GNC investors challenge Chapter 11 financing plan
Three firms claim GNC's restructuring agreement unnecessarily damages holders of unsecured notes, reduces the chance of getting best offer at auction.
GNC Holdings Inc. might not emerge from its Chapter 11 proceeding as smoothly or as quickly as it and its lenders hope.
In the restructuring support agreement that the company and its lenders reached before GNC sought Chapter 11 relief in U.S. Bankruptcy Court on Tuesday, both sides agreed to a complicated financing plan, a likely sale to Harbin Pharmaceutical Holding Group Co.—the China-based company that is GNC's largest shareholder—and a completion of the process in 141 days.
On Thursday, though, a group of three investors that holds a total of 60% of GNC's convertible senior notes filed an objection to the financing plan as well as the proposed milestones. The group consists of Cowell & Lee Credit Opportunities Fund of Hong Kong, China; Luxor Capital Group LP, New York, New York; and Citadel, Chicago, Illinois; and the notes they hold are probably worth $92 million.
This ad hoc group of investment firms argues that the proposed financial plan benefits the secured creditors at the expense of the unsecured creditors. Without such a plan, the unsecured creditors likely would recover some or even all of their losses.
Similarly, the milestones in GNC's plan would shortchange unsecured creditors because the company would not have time to properly market itself, the ad hoc group claims. An extension would give interested companies time to develop an alternative to GNC's selling to Harbin Pharmaceutical Group Holding Co., which submitted a stalking horse bid of $760 million.

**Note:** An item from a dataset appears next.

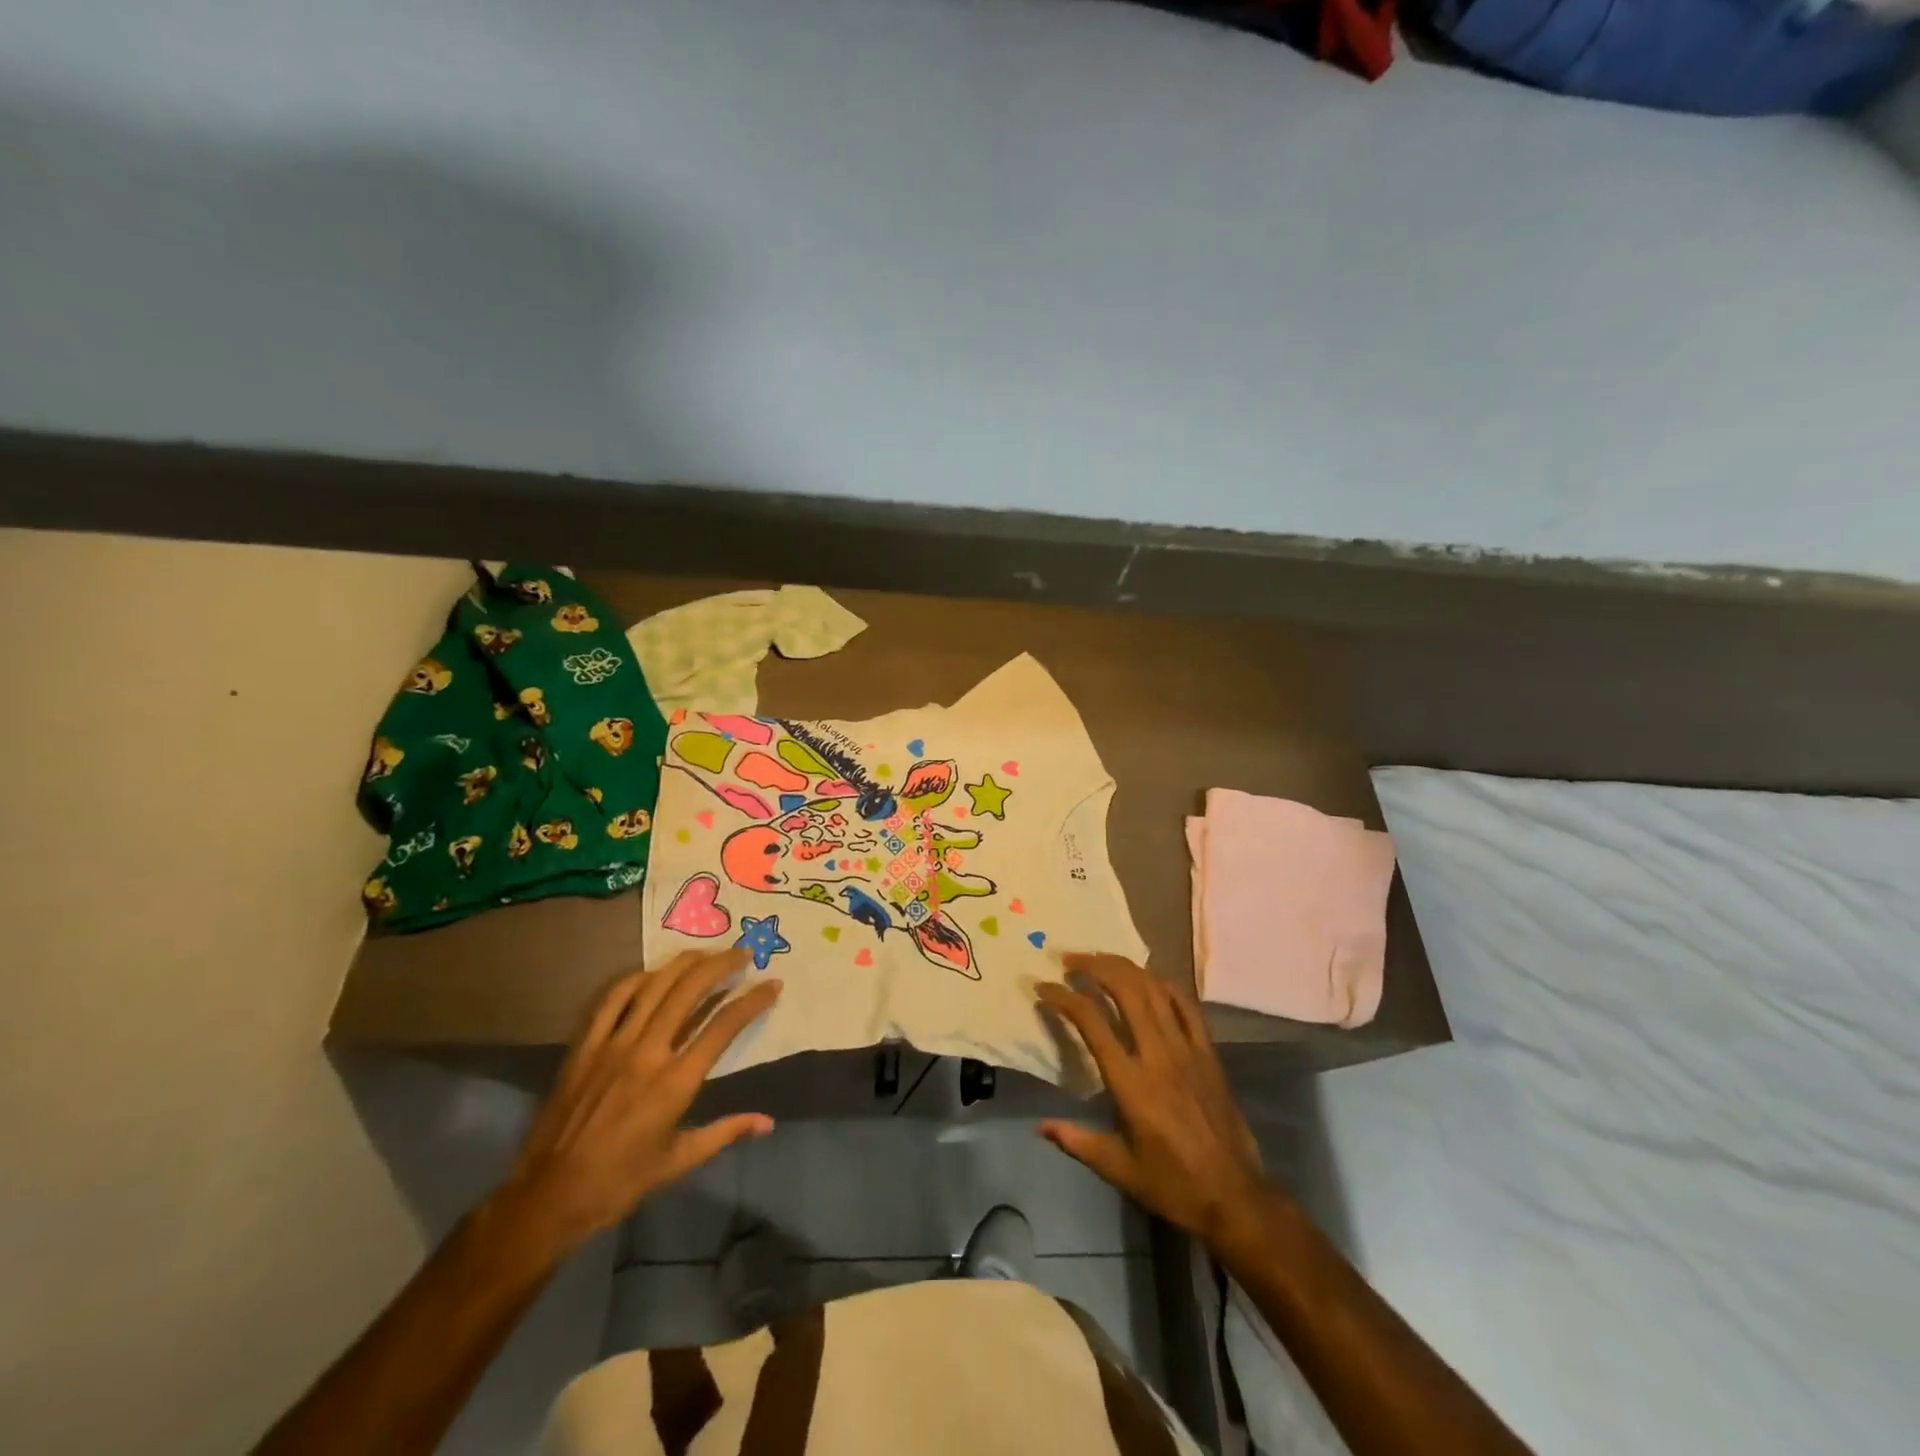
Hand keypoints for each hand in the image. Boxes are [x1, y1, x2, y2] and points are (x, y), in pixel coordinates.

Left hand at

With better marketing and more time, the company could sell for more money, giving all stakeholders a better chance of recovering their losses, according to the objection.
Another problem with the milestones outlined in GNC's filing is that the failure to meet any milestone could end GNC's ability to use cash collateral and default on the loans, the group claimed.
Details of GNC's finances
GNC reported in the Chapter 11 petition that its assets total $1.42 billion and its debts total $895 million, including $159.1 million of unsecured debt.
The preferred stock that Harbin owned has been converted to common stock, which maintains Harbin's status as the company's largest shareholder with 41%. Three shareholders own more than 5% of the outstanding stock: Charles Schwab, with 6.8%; Blackrock Inc., 7.1%; and John T. Yang, 5.85%. The percentages are based on a May estimate of 84.6 million shares outstanding.
The company's largest unsecured creditor is the Bank of New York Mellon Trust, to which GNC owes $157.9 million. Other large creditors are vendors and landlords:
Woodbolt Distribution of Bryan, Texas—$4.85 million.
Simon Property Group of Chicago, Illinois—$4.56 million.
Nutrivo LLC of Nova Scotia, Canada—$4.01 million.
Brookfield Property Partners, Chicago—$3.76 million.
Optimum Nutrition Inc. of Aurora, Illinois—$3.42 million.
Lifelong Nutrition Inc. of Ontario, Canada—$3.14 million.
The bankruptcy court judge has authorized interim payments up to $25 million to vendors that are critical to keeping GNC operating during the Chapter 11 process. A final hearing on vendor payments is scheduled on July 22.
GNC identified, but did not name, "critical vendors" as those that provide private-label products, third-party products, packing for direct-to-consumer sales, information technology, advertising and other services. Only Nutra Manufacturing—GNC's largest supplier by revenue and provider of the retailer's highest margin products—was called out, in part because GNC still owns a minority stake.
Keeping executives in place
Before the company filed for Chapter 11 protection, GNC's board of directors awarded bonuses for the company's named directors as an incentive for them to stay through the Chapter 11 proceedings, according to a Form 8-K filed with the Securities and Exchange Commission.
The bonuses, paid on June 18, varied by executive:
CEO Ken Martindale received $2.2 million.
Chief Financial Officer Tricia Tolivar received $795,000.
Chief Brand Officer Ryan Ostrom and Chief Global Officer Carl Seletz received $330,000 each.
Chief Human Resource Officer Steven Piano received $258,000.
Each bonus will be earned in two stages, with 75% on "the effective date of the plan, dismissal of the Chapter 11 cases or conversion of the Chapter 11 cases to a case under Chapter 7," all of which are considered an "emergence event." The document refers to cases because different divisions of GNC Holdings Inc. all filed Chapter 11, but the court is treating the filings as one case.
The other 25% will be earned on the 60th day after an emergence event as long as the emergence happens on or before June 23, 2021. If that deadline is not met, the executives will have to repay 25% of the after-tax portion of their bonuses.
However, if a named executive is terminated without cause, becomes disabled or dies before one of dates listed above, they will not have to repay the incentive, even if it has not been earned, according to the filing.